このブログでは度々「英語を英語として理解する」という話をしてきました。例えば以前「和訳ベースの理解からの脱却:メキシコは海外?」では、一部のカナダ人にとってメキシコは「abroad(外国)」ではあるが「overseas(海外)」ではないという話をしました。

この例では「overseas = 海外」と文字通りに変換することができますが、英語と日本語は根本的に異なる言語ですので英単語と日本語の単語が1対1で対応しているとは考えない方がいいでしょう。受験英語的に英単語を和訳して理解してしまうと英単語に含蓄される意味を見失ってしまうことがあります。

上記のCNNの記事で述べられている、市議会メンバーであるRigel Robinson氏の言葉を引用します。

“There’s power in language,” Robinson said. “This is a small move, but it matters.” [Cable News Network, 2019]

このpower in languageは英語を英語として理解してこそ分かることです。そこには和訳には表れないセンシティブな意味が含まれていることもあります。言葉に秘められた意味を理解することは異文化を理解することでもあると私は考えています。

Women are Persons
「Women are Persons」今では日本でも当たり前のことですが、かつてはカナダでも女性には選挙権が与えられていなかったとのこと。

コミュニケーションで大事な異文化理解

このブログではコミュニケーションとしての英会話を重視しています。ここでは言葉に秘められた意味と異文化理解について少し考えてみます。

言葉から異文化を理解する。

少しセンシティブな話をしましょう。日本でも少し前までは北米の先住民を「インディアン」と呼んでいました。この呼称は日本では「インド人」と訳されるIndianと同じ言葉です。これはアメリカ大陸に到着したコロンブスが、そこはインド亜大陸だと考え、そこにいた人達を「Indian」と呼んだことに由来しているそうです。しかし彼らはインド人ではありません。ひとつの単語をインディアンとインド人という別の単語に訳す日本ではこの問題の本質が分かりにくいかもしれません。

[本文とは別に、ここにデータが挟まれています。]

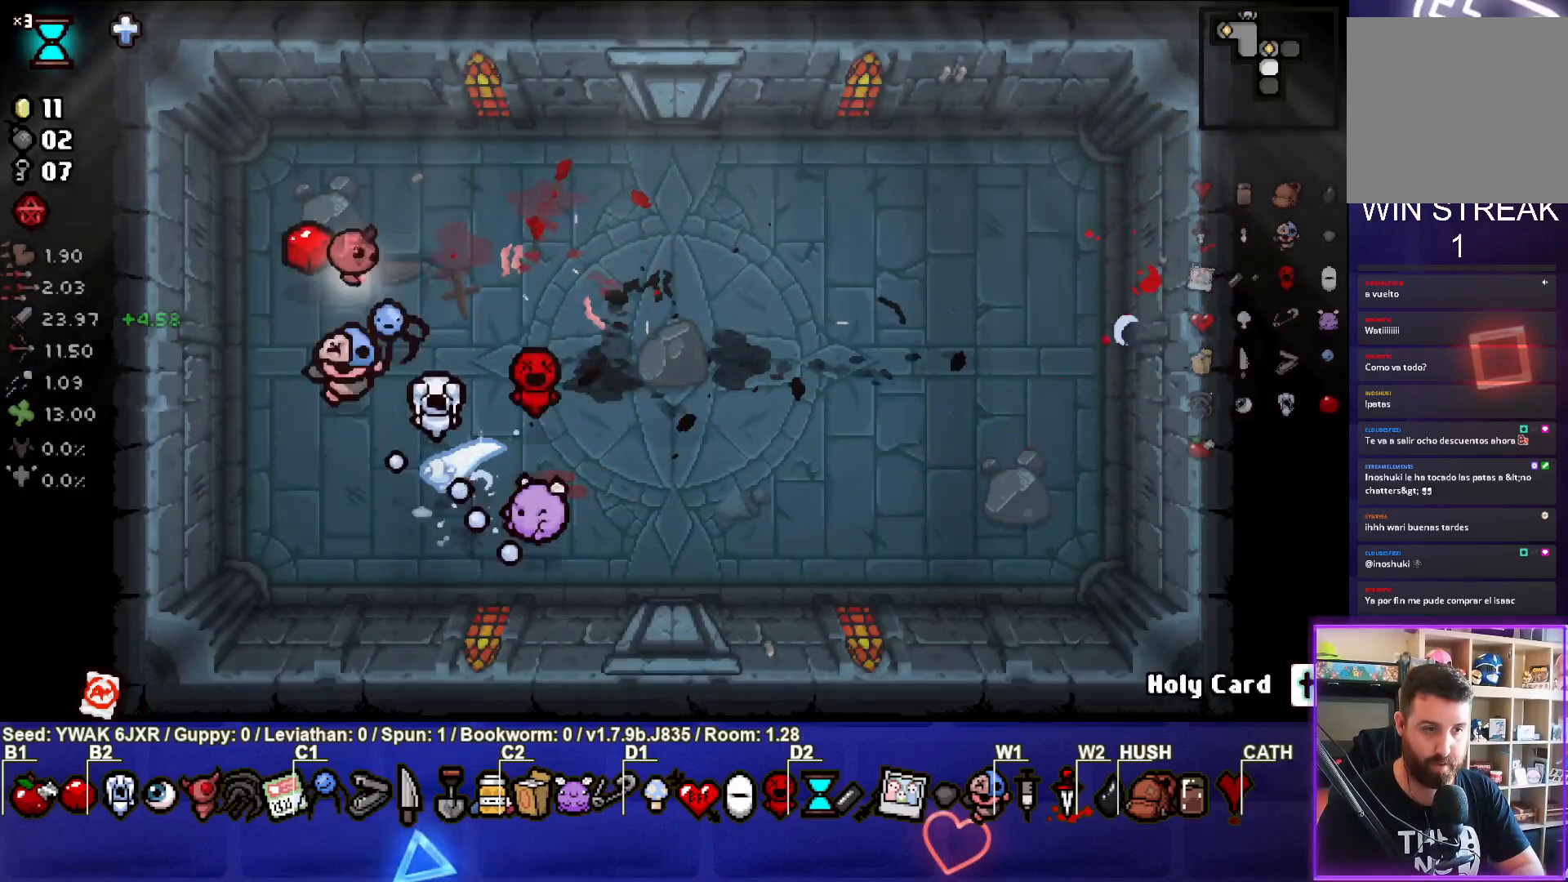
{"buttons": [], "left_stick": "center", "right_stick": "center", "events": [[183, "left_stick", "down-right"], [383, "left_stick", "center"]]}
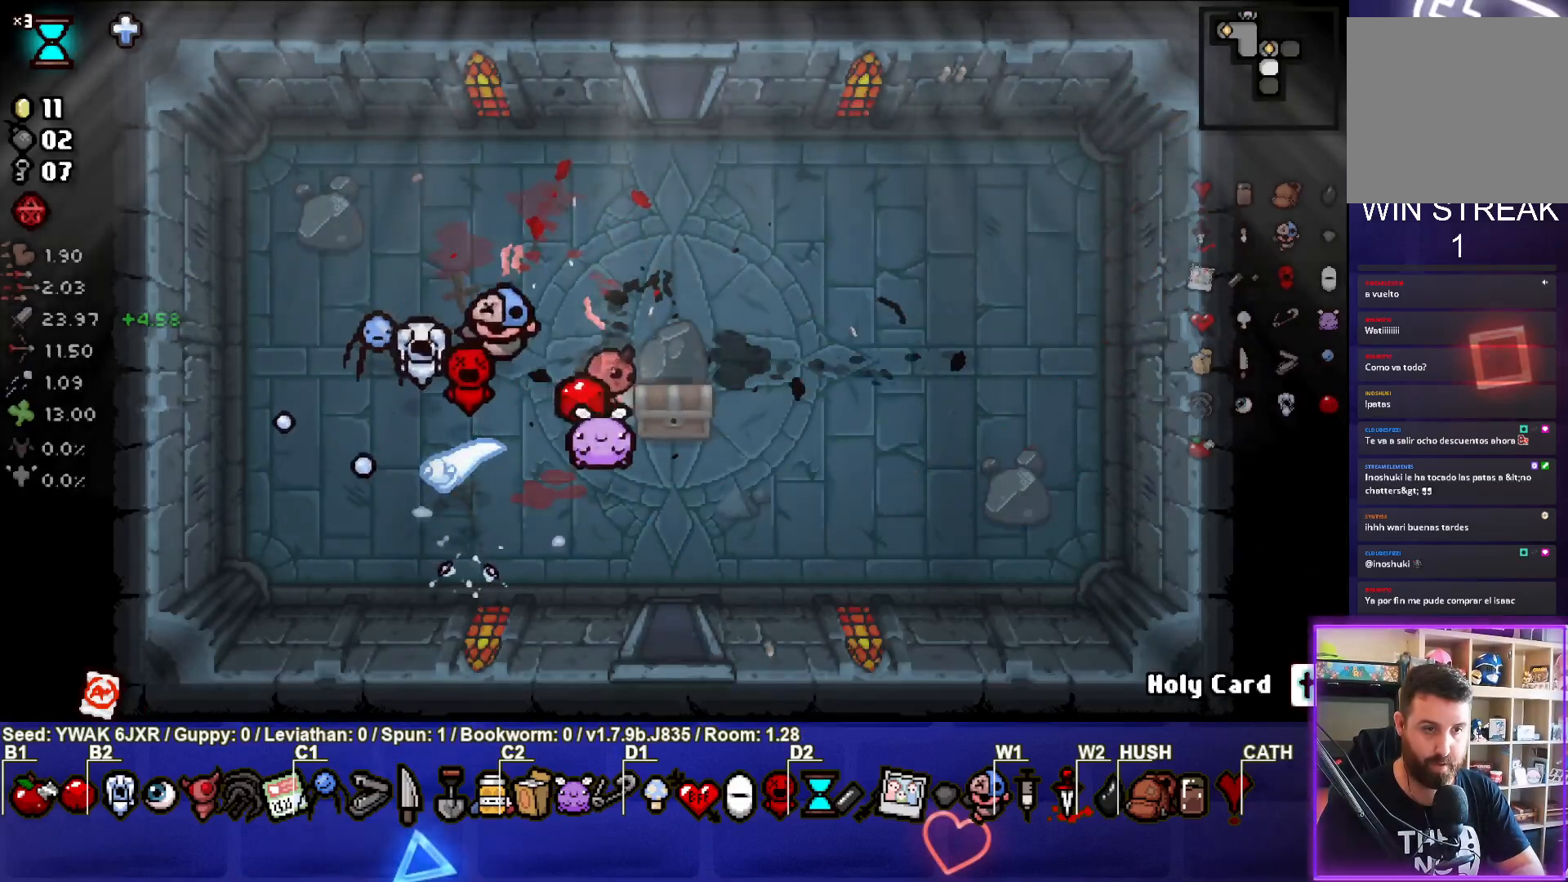
{"buttons": [], "left_stick": "down", "right_stick": "center", "events": [[17, "left_stick", "right"], [133, "left_stick", "down-right"], [250, "left_stick", "down"]]}
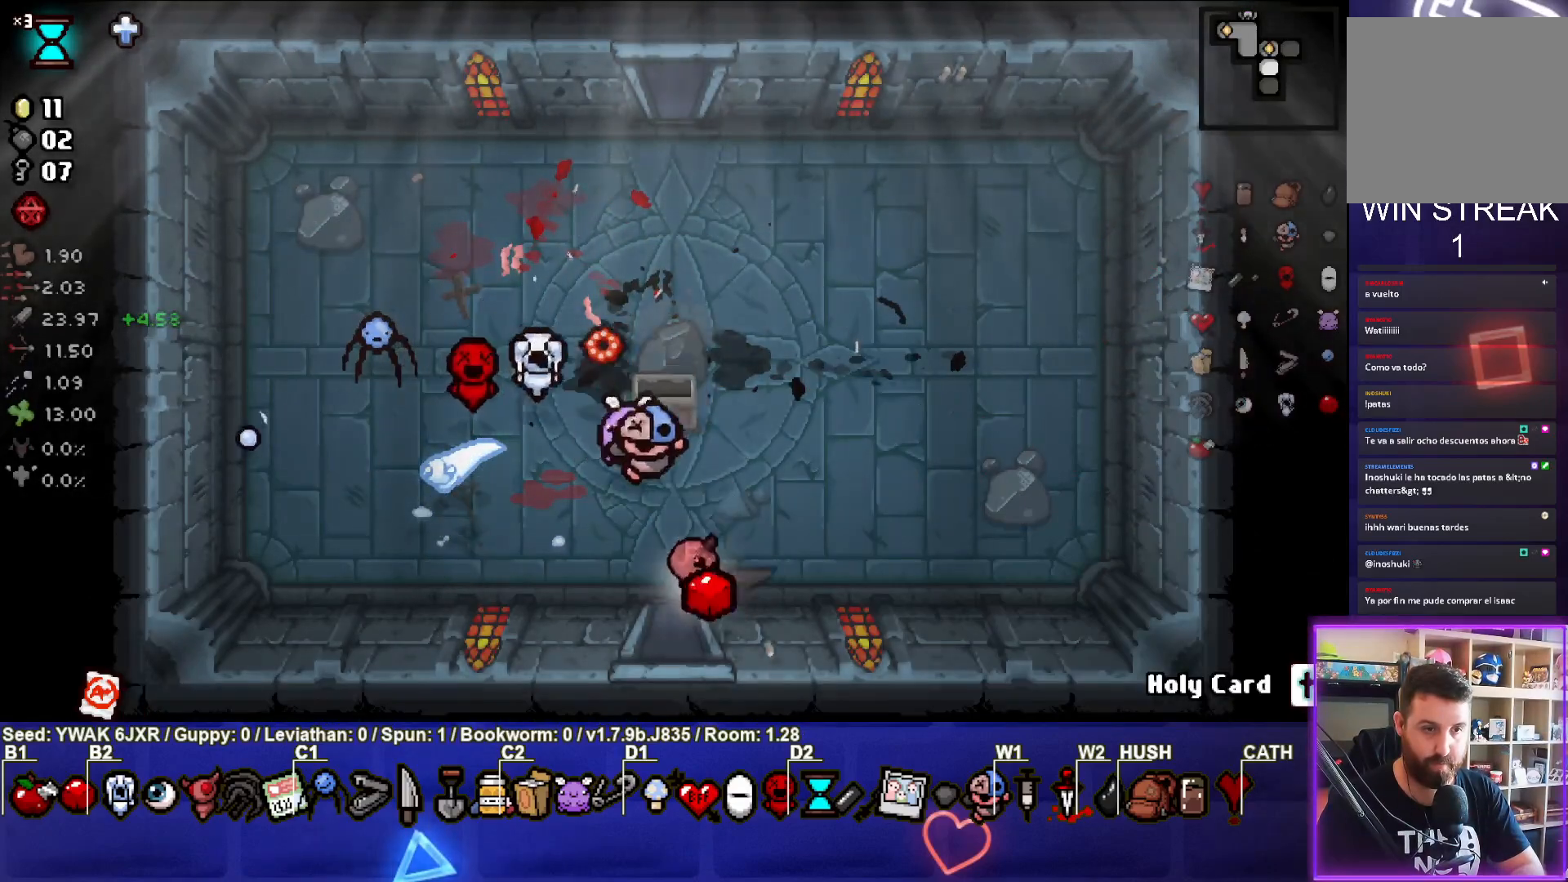
{"buttons": ["CROSS"], "left_stick": "center", "right_stick": "center", "events": [[117, "CROSS", "down"], [233, "left_stick", "center"]]}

このことはつまり、英語を英語として理解すればコミュニケーションを深める一助になることも意味する。私はそう信じています。

First Nations
カナダの先住民、First Nationsは今でもセレモニーで重要な役割を果たすことがある。写真はカルガリーの屋外イベント、Calgary Stampedeにて。

ご存知の方も多いかもしれませんが、今ではアメリカ先住民をNative American、カナダの先住民をFirst Nationsと呼ぶのが一般的です。この「先住民」という言葉も英語ではIndigenous peopleと呼ぶ場合とAboriginal peopleと呼ぶ場合があります。このIndigenousとAboriginalの違いも興味のある人は調べてみてはいかがでしょうか、ぜひ英英辞典で。「先住民」という一つの訳語には表れない意味が見えてくるでしょう。

日本文化を理解する

言葉の問題から少し離れますが、異文化と日本の違いを理解することは、日本が異文化からどのように見られているかを理解することでもあります。つまり、日本文化を理解するということです。

今回は性別を意識した表現にまつわるインターネット記事から話を始めましたが、皮肉にも、時を同じくして話題になっていたのは日本の国会議員における女性の少なさについてでした。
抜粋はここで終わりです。